_PROBLEM_: Convert every line of the data below into a Markdown table with two columns, Row and Entry. Number the rows in order, and leave out blank lines.

_DATA FOR PROCESSING_:

------

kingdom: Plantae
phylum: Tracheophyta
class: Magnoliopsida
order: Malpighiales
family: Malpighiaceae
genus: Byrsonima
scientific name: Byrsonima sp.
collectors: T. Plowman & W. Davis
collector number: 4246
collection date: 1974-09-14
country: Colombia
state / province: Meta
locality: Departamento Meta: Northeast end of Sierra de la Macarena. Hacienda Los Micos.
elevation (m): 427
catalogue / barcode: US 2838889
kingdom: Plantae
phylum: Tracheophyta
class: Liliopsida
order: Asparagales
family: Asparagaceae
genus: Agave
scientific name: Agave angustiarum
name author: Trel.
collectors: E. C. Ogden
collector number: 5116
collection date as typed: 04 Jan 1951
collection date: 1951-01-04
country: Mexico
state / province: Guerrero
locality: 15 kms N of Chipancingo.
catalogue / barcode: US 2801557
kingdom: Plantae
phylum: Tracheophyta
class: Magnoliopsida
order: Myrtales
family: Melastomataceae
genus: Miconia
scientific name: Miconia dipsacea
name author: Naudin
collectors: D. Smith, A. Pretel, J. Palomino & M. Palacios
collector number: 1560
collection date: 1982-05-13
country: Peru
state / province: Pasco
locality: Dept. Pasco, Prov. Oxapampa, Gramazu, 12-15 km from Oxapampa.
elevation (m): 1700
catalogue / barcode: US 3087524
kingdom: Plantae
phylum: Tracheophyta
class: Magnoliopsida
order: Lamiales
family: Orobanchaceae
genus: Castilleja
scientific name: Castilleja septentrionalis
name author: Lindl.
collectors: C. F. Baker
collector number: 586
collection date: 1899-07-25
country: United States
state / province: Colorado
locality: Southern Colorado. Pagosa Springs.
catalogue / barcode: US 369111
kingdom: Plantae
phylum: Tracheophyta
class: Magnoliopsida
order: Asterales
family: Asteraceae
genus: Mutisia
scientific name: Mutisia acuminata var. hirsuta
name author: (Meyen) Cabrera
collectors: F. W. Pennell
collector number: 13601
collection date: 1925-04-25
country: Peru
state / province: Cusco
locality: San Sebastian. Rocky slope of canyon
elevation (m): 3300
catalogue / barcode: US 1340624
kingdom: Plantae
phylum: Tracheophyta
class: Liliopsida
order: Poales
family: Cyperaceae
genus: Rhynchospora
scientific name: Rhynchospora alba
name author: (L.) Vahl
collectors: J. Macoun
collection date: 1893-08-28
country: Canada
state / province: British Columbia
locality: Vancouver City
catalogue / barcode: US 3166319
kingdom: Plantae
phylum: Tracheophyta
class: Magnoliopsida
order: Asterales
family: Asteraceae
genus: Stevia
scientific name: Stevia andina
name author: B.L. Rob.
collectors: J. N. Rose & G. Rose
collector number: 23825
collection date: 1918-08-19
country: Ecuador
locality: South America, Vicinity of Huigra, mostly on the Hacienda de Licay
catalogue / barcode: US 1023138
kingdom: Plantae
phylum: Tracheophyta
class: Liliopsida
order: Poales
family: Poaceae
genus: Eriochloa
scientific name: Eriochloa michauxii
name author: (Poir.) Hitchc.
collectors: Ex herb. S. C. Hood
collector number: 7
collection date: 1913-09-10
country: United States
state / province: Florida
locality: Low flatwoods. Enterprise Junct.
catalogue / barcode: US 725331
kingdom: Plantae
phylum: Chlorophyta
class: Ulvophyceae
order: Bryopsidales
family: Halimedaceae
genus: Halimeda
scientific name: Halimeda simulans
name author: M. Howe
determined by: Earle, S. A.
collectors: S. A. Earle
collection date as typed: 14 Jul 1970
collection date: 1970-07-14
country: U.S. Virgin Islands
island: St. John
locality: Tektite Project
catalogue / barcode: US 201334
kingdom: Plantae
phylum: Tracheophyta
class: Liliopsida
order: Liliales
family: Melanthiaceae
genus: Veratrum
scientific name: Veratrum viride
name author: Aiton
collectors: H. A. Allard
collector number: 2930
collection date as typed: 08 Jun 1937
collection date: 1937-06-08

------

_FULL ANSWER_:
| Row | Entry |
|---|---|
| 1 | kingdom: Plantae |
| 2 | phylum: Tracheophyta |
| 3 | class: Magnoliopsida |
| 4 | order: Malpighiales |
| 5 | family: Malpighiaceae |
| 6 | genus: Byrsonima |
| 7 | scientific name: Byrsonima sp. |
| 8 | collectors: T. Plowman & W. Davis |
| 9 | collector number: 4246 |
| 10 | collection date: 1974-09-14 |
| 11 | country: Colombia |
| 12 | state / province: Meta |
| 13 | locality: Departamento Meta: Northeast end of Sierra de la Macarena. Hacienda Los Micos. |
| 14 | elevation (m): 427 |
| 15 | catalogue / barcode: US 2838889 |
| 16 | kingdom: Plantae |
| 17 | phylum: Tracheophyta |
| 18 | class: Liliopsida |
| 19 | order: Asparagales |
| 20 | family: Asparagaceae |
| 21 | genus: Agave |
| 22 | scientific name: Agave angustiarum |
| 23 | name author: Trel. |
| 24 | collectors: E. C. Ogden |
| 25 | collector number: 5116 |
| 26 | collection date as typed: 04 Jan 1951 |
| 27 | collection date: 1951-01-04 |
| 28 | country: Mexico |
| 29 | state / province: Guerrero |
| 30 | locality: 15 kms N of Chipancingo. |
| 31 | catalogue / barcode: US 2801557 |
| 32 | kingdom: Plantae |
| 33 | phylum: Tracheophyta |
| 34 | class: Magnoliopsida |
| 35 | order: Myrtales |
| 36 | family: Melastomataceae |
| 37 | genus: Miconia |
| 38 | scientific name: Miconia dipsacea |
| 39 | name author: Naudin |
| 40 | collectors: D. Smith, A. Pretel, J. Palomino & M. Palacios |
| 41 | collector number: 1560 |
| 42 | collection date: 1982-05-13 |
| 43 | country: Peru |
| 44 | state / province: Pasco |
| 45 | locality: Dept. Pasco, Prov. Oxapampa, Gramazu, 12-15 km from Oxapampa. |
| 46 | elevation (m): 1700 |
| 47 | catalogue / barcode: US 3087524 |
| 48 | kingdom: Plantae |
| 49 | phylum: Tracheophyta |
| 50 | class: Magnoliopsida |
| 51 | order: Lamiales |
| 52 | family: Orobanchaceae |
| 53 | genus: Castilleja |
| 54 | scientific name: Castilleja septentrionalis |
| 55 | name author: Lindl. |
| 56 | collectors: C. F. Baker |
| 57 | collector number: 586 |
| 58 | collection date: 1899-07-25 |
| 59 | country: United States |
| 60 | state / province: Colorado |
| 61 | locality: Southern Colorado. Pagosa Springs. |
| 62 | catalogue / barcode: US 369111 |
| 63 | kingdom: Plantae |
| 64 | phylum: Tracheophyta |
| 65 | class: Magnoliopsida |
| 66 | order: Asterales |
| 67 | family: Asteraceae |
| 68 | genus: Mutisia |
| 69 | scientific name: Mutisia acuminata var. hirsuta |
| 70 | name author: (Meyen) Cabrera |
| 71 | collectors: F. W. Pennell |
| 72 | collector number: 13601 |
| 73 | collection date: 1925-04-25 |
| 74 | country: Peru |
| 75 | state / province: Cusco |
| 76 | locality: San Sebastian. Rocky slope of canyon |
| 77 | elevation (m): 3300 |
| 78 | catalogue / barcode: US 1340624 |
| 79 | kingdom: Plantae |
| 80 | phylum: Tracheophyta |
| 81 | class: Liliopsida |
| 82 | order: Poales |
| 83 | family: Cyperaceae |
| 84 | genus: Rhynchospora |
| 85 | scientific name: Rhynchospora alba |
| 86 | name author: (L.) Vahl |
| 87 | collectors: J. Macoun |
| 88 | collection date: 1893-08-28 |
| 89 | country: Canada |
| 90 | state / province: British Columbia |
| 91 | locality: Vancouver City |
| 92 | catalogue / barcode: US 3166319 |
| 93 | kingdom: Plantae |
| 94 | phylum: Tracheophyta |
| 95 | class: Magnoliopsida |
| 96 | order: Asterales |
| 97 | family: Asteraceae |
| 98 | genus: Stevia |
| 99 | scientific name: Stevia andina |
| 100 | name author: B.L. Rob. |
| 101 | collectors: J. N. Rose & G. Rose |
| 102 | collector number: 23825 |
| 103 | collection date: 1918-08-19 |
| 104 | country: Ecuador |
| 105 | locality: South America, Vicinity of Huigra, mostly on the Hacienda de Licay |
| 106 | catalogue / barcode: US 1023138 |
| 107 | kingdom: Plantae |
| 108 | phylum: Tracheophyta |
| 109 | class: Liliopsida |
| 110 | order: Poales |
| 111 | family: Poaceae |
| 112 | genus: Eriochloa |
| 113 | scientific name: Eriochloa michauxii |
| 114 | name author: (Poir.) Hitchc. |
| 115 | collectors: Ex herb. S. C. Hood |
| 116 | collector number: 7 |
| 117 | collection date: 1913-09-10 |
| 118 | country: United States |
| 119 | state / province: Florida |
| 120 | locality: Low flatwoods. Enterprise Junct. |
| 121 | catalogue / barcode: US 725331 |
| 122 | kingdom: Plantae |
| 123 | phylum: Chlorophyta |
| 124 | class: Ulvophyceae |
| 125 | order: Bryopsidales |
| 126 | family: Halimedaceae |
| 127 | genus: Halimeda |
| 128 | scientific name: Halimeda simulans |
| 129 | name author: M. Howe |
| 130 | determined by: Earle, S. A. |
| 131 | collectors: S. A. Earle |
| 132 | collection date as typed: 14 Jul 1970 |
| 133 | collection date: 1970-07-14 |
| 134 | country: U.S. Virgin Islands |
| 135 | island: St. John |
| 136 | locality: Tektite Project |
| 137 | catalogue / barcode: US 201334 |
| 138 | kingdom: Plantae |
| 139 | phylum: Tracheophyta |
| 140 | class: Liliopsida |
| 141 | order: Liliales |
| 142 | family: Melanthiaceae |
| 143 | genus: Veratrum |
| 144 | scientific name: Veratrum viride |
| 145 | name author: Aiton |
| 146 | collectors: H. A. Allard |
| 147 | collector number: 2930 |
| 148 | collection date as typed: 08 Jun 1937 |
| 149 | collection date: 1937-06-08 |